• _Instructions to follow_:
The expected output is every entry, repeated exactly.

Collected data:
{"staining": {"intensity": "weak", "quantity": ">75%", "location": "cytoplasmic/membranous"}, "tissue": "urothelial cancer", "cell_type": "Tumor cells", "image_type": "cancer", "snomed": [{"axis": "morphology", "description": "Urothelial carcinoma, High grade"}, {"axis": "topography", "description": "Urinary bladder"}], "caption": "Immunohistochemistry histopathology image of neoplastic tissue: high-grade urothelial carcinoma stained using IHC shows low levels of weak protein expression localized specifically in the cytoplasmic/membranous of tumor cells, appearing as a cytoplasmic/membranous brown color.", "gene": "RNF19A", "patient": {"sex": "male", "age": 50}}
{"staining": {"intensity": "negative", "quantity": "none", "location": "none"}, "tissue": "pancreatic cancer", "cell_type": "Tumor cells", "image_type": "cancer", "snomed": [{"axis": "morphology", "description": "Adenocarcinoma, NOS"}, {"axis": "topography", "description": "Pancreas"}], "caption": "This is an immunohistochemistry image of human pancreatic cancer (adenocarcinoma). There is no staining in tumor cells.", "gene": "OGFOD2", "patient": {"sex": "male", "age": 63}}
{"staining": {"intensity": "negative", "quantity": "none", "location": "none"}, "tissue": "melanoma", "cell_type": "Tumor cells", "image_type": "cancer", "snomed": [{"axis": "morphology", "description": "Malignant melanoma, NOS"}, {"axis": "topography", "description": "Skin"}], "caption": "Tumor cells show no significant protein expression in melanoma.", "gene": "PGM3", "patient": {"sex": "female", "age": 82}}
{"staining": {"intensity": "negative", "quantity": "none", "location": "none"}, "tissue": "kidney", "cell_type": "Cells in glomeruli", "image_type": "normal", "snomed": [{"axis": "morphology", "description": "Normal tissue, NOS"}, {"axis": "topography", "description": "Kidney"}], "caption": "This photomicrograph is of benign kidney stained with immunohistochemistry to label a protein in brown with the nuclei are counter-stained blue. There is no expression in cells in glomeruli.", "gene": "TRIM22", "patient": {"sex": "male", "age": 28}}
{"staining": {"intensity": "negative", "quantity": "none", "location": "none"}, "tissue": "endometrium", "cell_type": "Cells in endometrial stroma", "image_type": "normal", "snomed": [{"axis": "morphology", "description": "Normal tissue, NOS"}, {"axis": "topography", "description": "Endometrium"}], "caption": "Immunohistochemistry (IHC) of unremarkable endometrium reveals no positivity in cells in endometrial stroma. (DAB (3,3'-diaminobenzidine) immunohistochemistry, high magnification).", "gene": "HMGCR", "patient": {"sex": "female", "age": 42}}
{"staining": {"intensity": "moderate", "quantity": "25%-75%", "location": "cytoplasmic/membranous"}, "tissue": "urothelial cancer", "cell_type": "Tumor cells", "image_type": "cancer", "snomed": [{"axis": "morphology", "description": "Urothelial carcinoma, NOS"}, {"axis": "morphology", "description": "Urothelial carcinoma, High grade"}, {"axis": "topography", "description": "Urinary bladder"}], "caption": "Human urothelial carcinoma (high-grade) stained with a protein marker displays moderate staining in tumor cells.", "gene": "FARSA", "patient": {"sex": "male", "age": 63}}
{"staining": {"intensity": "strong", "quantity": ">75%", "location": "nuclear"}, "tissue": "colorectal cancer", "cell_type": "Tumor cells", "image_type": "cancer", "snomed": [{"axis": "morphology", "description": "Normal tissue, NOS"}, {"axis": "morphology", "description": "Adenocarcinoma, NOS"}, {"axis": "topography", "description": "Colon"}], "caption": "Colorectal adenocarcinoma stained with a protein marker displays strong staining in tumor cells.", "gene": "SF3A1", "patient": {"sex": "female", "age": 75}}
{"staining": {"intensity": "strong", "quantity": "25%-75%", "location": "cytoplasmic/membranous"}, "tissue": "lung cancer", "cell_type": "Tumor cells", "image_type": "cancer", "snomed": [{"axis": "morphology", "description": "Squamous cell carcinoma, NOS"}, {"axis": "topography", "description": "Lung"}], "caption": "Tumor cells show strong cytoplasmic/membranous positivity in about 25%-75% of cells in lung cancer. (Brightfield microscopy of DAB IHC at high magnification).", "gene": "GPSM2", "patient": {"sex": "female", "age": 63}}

• _Task response_:
{"staining": {"intensity": "weak", "quantity": ">75%", "location": "cytoplasmic/membranous"}, "tissue": "urothelial cancer", "cell_type": "Tumor cells", "image_type": "cancer", "snomed": [{"axis": "morphology", "description": "Urothelial carcinoma, High grade"}, {"axis": "topography", "description": "Urinary bladder"}], "caption": "Immunohistochemistry histopathology image of neoplastic tissue: high-grade urothelial carcinoma stained using IHC shows low levels of weak protein expression localized specifically in the cytoplasmic/membranous of tumor cells, appearing as a cytoplasmic/membranous brown color.", "gene": "RNF19A", "patient": {"sex": "male", "age": 50}}
{"staining": {"intensity": "negative", "quantity": "none", "location": "none"}, "tissue": "pancreatic cancer", "cell_type": "Tumor cells", "image_type": "cancer", "snomed": [{"axis": "morphology", "description": "Adenocarcinoma, NOS"}, {"axis": "topography", "description": "Pancreas"}], "caption": "This is an immunohistochemistry image of human pancreatic cancer (adenocarcinoma). There is no staining in tumor cells.", "gene": "OGFOD2", "patient": {"sex": "male", "age": 63}}
{"staining": {"intensity": "negative", "quantity": "none", "location": "none"}, "tissue": "melanoma", "cell_type": "Tumor cells", "image_type": "cancer", "snomed": [{"axis": "morphology", "description": "Malignant melanoma, NOS"}, {"axis": "topography", "description": "Skin"}], "caption": "Tumor cells show no significant protein expression in melanoma.", "gene": "PGM3", "patient": {"sex": "female", "age": 82}}
{"staining": {"intensity": "negative", "quantity": "none", "location": "none"}, "tissue": "kidney", "cell_type": "Cells in glomeruli", "image_type": "normal", "snomed": [{"axis": "morphology", "description": "Normal tissue, NOS"}, {"axis": "topography", "description": "Kidney"}], "caption": "This photomicrograph is of benign kidney stained with immunohistochemistry to label a protein in brown with the nuclei are counter-stained blue. There is no expression in cells in glomeruli.", "gene": "TRIM22", "patient": {"sex": "male", "age": 28}}
{"staining": {"intensity": "negative", "quantity": "none", "location": "none"}, "tissue": "endometrium", "cell_type": "Cells in endometrial stroma", "image_type": "normal", "snomed": [{"axis": "morphology", "description": "Normal tissue, NOS"}, {"axis": "topography", "description": "Endometrium"}], "caption": "Immunohistochemistry (IHC) of unremarkable endometrium reveals no positivity in cells in endometrial stroma. (DAB (3,3'-diaminobenzidine) immunohistochemistry, high magnification).", "gene": "HMGCR", "patient": {"sex": "female", "age": 42}}
{"staining": {"intensity": "moderate", "quantity": "25%-75%", "location": "cytoplasmic/membranous"}, "tissue": "urothelial cancer", "cell_type": "Tumor cells", "image_type": "cancer", "snomed": [{"axis": "morphology", "description": "Urothelial carcinoma, NOS"}, {"axis": "morphology", "description": "Urothelial carcinoma, High grade"}, {"axis": "topography", "description": "Urinary bladder"}], "caption": "Human urothelial carcinoma (high-grade) stained with a protein marker displays moderate staining in tumor cells.", "gene": "FARSA", "patient": {"sex": "male", "age": 63}}
{"staining": {"intensity": "strong", "quantity": ">75%", "location": "nuclear"}, "tissue": "colorectal cancer", "cell_type": "Tumor cells", "image_type": "cancer", "snomed": [{"axis": "morphology", "description": "Normal tissue, NOS"}, {"axis": "morphology", "description": "Adenocarcinoma, NOS"}, {"axis": "topography", "description": "Colon"}], "caption": "Colorectal adenocarcinoma stained with a protein marker displays strong staining in tumor cells.", "gene": "SF3A1", "patient": {"sex": "female", "age": 75}}
{"staining": {"intensity": "strong", "quantity": "25%-75%", "location": "cytoplasmic/membranous"}, "tissue": "lung cancer", "cell_type": "Tumor cells", "image_type": "cancer", "snomed": [{"axis": "morphology", "description": "Squamous cell carcinoma, NOS"}, {"axis": "topography", "description": "Lung"}], "caption": "Tumor cells show strong cytoplasmic/membranous positivity in about 25%-75% of cells in lung cancer. (Brightfield microscopy of DAB IHC at high magnification).", "gene": "GPSM2", "patient": {"sex": "female", "age": 63}}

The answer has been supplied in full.